Death Valley June beetle

Scientific classification
- Kingdom: Animalia
- Phylum: Arthropoda
- Clade: Pancrustacea
- Class: Insecta
- Order: Coleoptera
- Suborder: Polyphaga
- Infraorder: Scarabaeiformia
- Family: Scarabaeidae
- Tribe: Melolonthini
- Genus: Polyphylla
- Species: P. erratica
- Binomial name: Polyphylla erratica Hardy & Andrews, 1978

= Death Valley June beetle =

- Genus: Polyphylla
- Species: erratica
- Authority: Hardy & Andrews, 1978

Species of beetle

The Death Valley June beetle (Polyphylla erratica) is a scarab beetle in the subfamily Melolonthinae.
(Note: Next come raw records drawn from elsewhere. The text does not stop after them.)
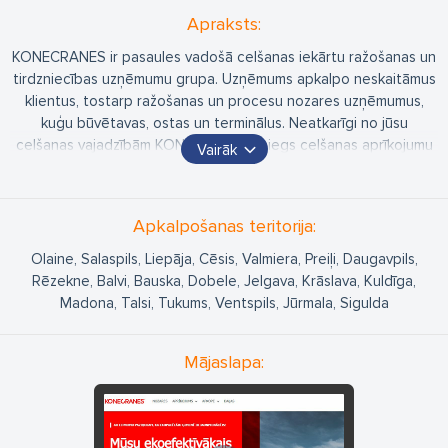
Apraksts:
KONECRANES ir pasaules vadošā celšanas iekārtu ražošanas un
tirdzniecības uzņēmumu grupa. Uzņēmums apkalpo neskaitāmus
klientus, tostarp ražošanas un procesu nozares uzņēmumus,
kuģu būvētavas, ostas un terminālus. Neatkarīgi no jūsu
celšanas vajadzībām KONECRANES sniegs celšanas aprīkojumu
Vairāk
un pakalpojumus, kas paaugstinās jūsu uzņēmuma vērtību un
efektivitāti.
Apkalpošanas teritorija:
Olaine, Salaspils, Liepāja, Cēsis, Valmiera, Preiļi, Daugavpils,
Rēzekne, Balvi, Bauska, Dobele, Jelgava, Krāslava, Kuldīga,
Madona, Talsi, Tukums, Ventspils, Jūrmala, Sigulda
Mājaslapa:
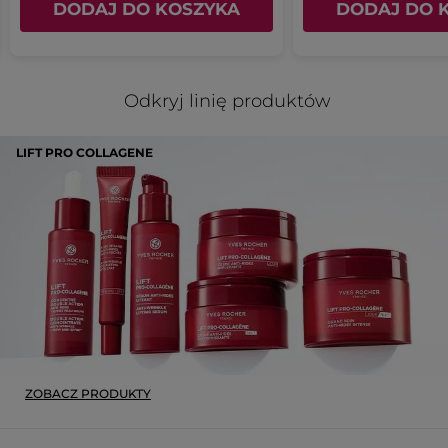
DODAJ DO KOSZYKA
DODAJ DO 
Odkryj linię produktów
LIFT PRO COLLAGENE
ZOBACZ PRODUKTY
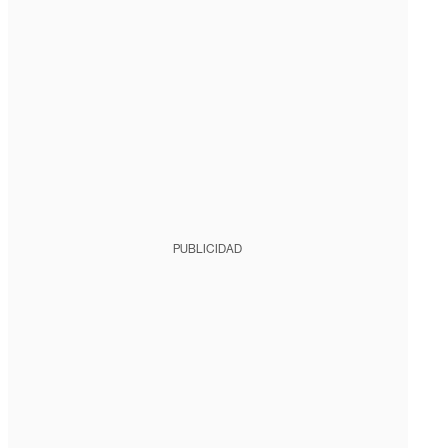
PUBLICIDAD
It is only known to occur in the drainage basin of the Amargosa River in the southwestern United States.
Saltgrass communities, such as those at Saratoga Springs in Death Valley, provide habitat for the insect at all stages of its life.

Predators of the beetle include coyotes, ravens, and shrikes, the last of which are known to impale the insects on vegetation.

The Death Valley June beetle does not carry any official conservation status, but is listed as a Species of Concern by the United States Fish and Wildlife Service. The California Department of Fish and Game considers the beetle a "Special Animal" of high conservation need.